La situation à Téhéran se complique de jour en jour. Le commandant des Gardiens de la révolution, le général de brigade Mohammad Hosseini, a été nommé aujourd’hui à la tête des forces spéciales Sabirine, dans un contexte de tensions croissantes avec les États-Unis. Les médias iraniens ont relayé l’information, précisant que la brigade des forces spéciales Sabirine est l’une des unités opérationnelle des forces terrestres des Pasdaran et qu’elle mène des «missions spécialisées et opérations spéciales» non spécifiées, confiées au corps. Hosseini avait auparavant commandé la 110e brigade des forces spéciales Salman Farsi et occupé divers postes opérationnels et de commandement au cours de sa carrière.
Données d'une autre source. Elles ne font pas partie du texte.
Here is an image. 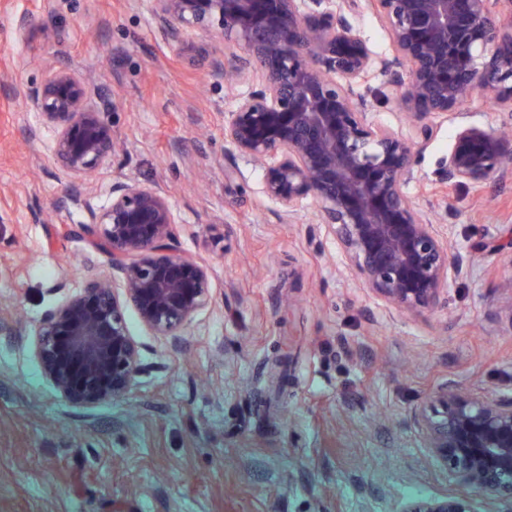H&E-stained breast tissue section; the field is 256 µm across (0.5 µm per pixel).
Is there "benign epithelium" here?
<instances>
[{"instance_id": "7a95c632", "label": "benign epithelium", "mask_w": 512, "mask_h": 512, "mask_svg": "<svg viewBox=\"0 0 512 512\" xmlns=\"http://www.w3.org/2000/svg\"><path fill=\"white\" fill-rule=\"evenodd\" d=\"M393 47L376 55L353 16L357 0H150L152 16L175 42L207 33L231 48L212 68L247 90L224 114L231 150L262 168V193L293 221L309 204L336 236L348 270L401 312L432 311L470 274L473 254L512 250V237L454 250L444 225L408 199L405 186L435 120L457 125L438 182L481 188L512 179V0H375ZM383 75L412 120L405 138L368 118L363 85ZM92 83L49 67L28 104L54 132L50 156L73 177L95 176L116 144ZM491 98L494 129L468 121L459 106ZM84 234L121 275L106 278L49 311L34 343L44 376L70 402L107 404L142 370L130 335L133 308L156 336L177 338L208 305L209 269L173 246L168 195L112 179L106 201L81 203ZM430 448L459 491L412 503L405 512H480L477 503H512V398L448 385L421 413Z\"/></svg>"}]
</instances>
Parallèlement, la Jordanie a annoncé qu’elle ne tolérerait aucune violation de son espace aérien et que le pays ne deviendrait pas un champ de bataille. Cette position a ensuite été réaffirmée par le roi Abdallah II de Jordanie lors d’un échange avec une délégation du Syndicat des journalistes jordaniens. Le souverain hachémite a affirmé que le dialogue et les solutions politiques concernant l’évolution de la situation avec l’Iran constituent le seul moyen d’éviter une nouvelle escalade dans la région, évoquant une possible attaque américaine.
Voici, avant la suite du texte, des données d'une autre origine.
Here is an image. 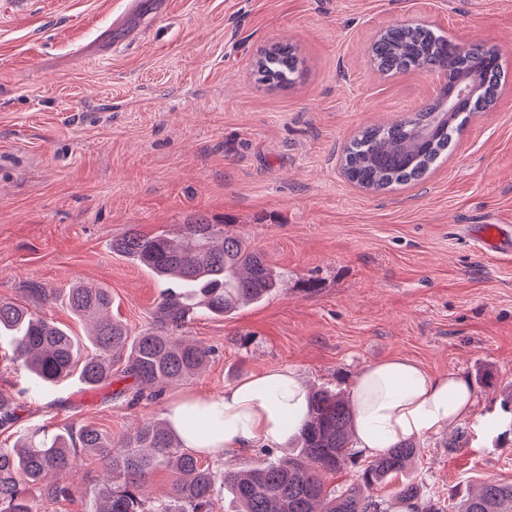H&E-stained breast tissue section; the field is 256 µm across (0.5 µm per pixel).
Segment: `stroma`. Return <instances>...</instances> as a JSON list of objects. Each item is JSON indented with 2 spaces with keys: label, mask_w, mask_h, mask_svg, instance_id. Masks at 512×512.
<instances>
[{
  "label": "stroma",
  "mask_w": 512,
  "mask_h": 512,
  "mask_svg": "<svg viewBox=\"0 0 512 512\" xmlns=\"http://www.w3.org/2000/svg\"><path fill=\"white\" fill-rule=\"evenodd\" d=\"M414 17L495 48L507 79L424 181L370 193L344 175V144L437 89L436 73L386 77L370 63L379 32ZM278 41L305 68L292 84H258L254 59ZM197 215L248 237L287 289L198 316L185 336L214 347L207 367L132 408L75 376L34 387L0 341V393L20 416L0 448L41 425L91 423L118 439L165 418L175 395L215 396L266 369L347 394L367 366L403 356L476 396L457 425L419 437L412 474L457 499L512 483V439L499 438L512 256L478 240L512 216V0H0V298L54 289L43 312L80 335L62 295L106 288L139 334L162 286L112 240Z\"/></svg>",
  "instance_id": "35a3bbf8"
}]
</instances>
Une séquence test avant l’escalade ?
Les affrontements signalés à Téhéran entre les Gardiens de la révolution islamique (CGRI) et l’Organisation des Moudjahidine du peuple iranien (OMPI) soulèvent des interrogations sur leur portée stratégique, selon une source militaire bien au fait. Au-delà d’incidents sécuritaires localisés, certains observateurs y voient un possible test opérationnel ou un prélude à des actions coordonnées de déstabilisation intérieure, susceptibles de coïncider avec d’éventuelles frappes américaines. Une telle simultanéité viserait à saturer les capacités de réaction du pouvoir, en combinant pression militaire et contestation interne.
La protection du Guide suprême
Dans ce contexte, la protection du Guide suprême Ali Khamenei apparaît comme un enjeu central. En cas d’escalade, le régime privilégierait vraisemblablement un renforcement des dispositifs de sécurité, un isolement accru des centres de commandement et un éventuel transfert vers des sites hautement fortifiés. Le sort et la mobilité du leadership constituent en effet un facteur clé de continuité institutionnelle, dont dépend la capacité des autorités à maintenir le contrôle politique du pays.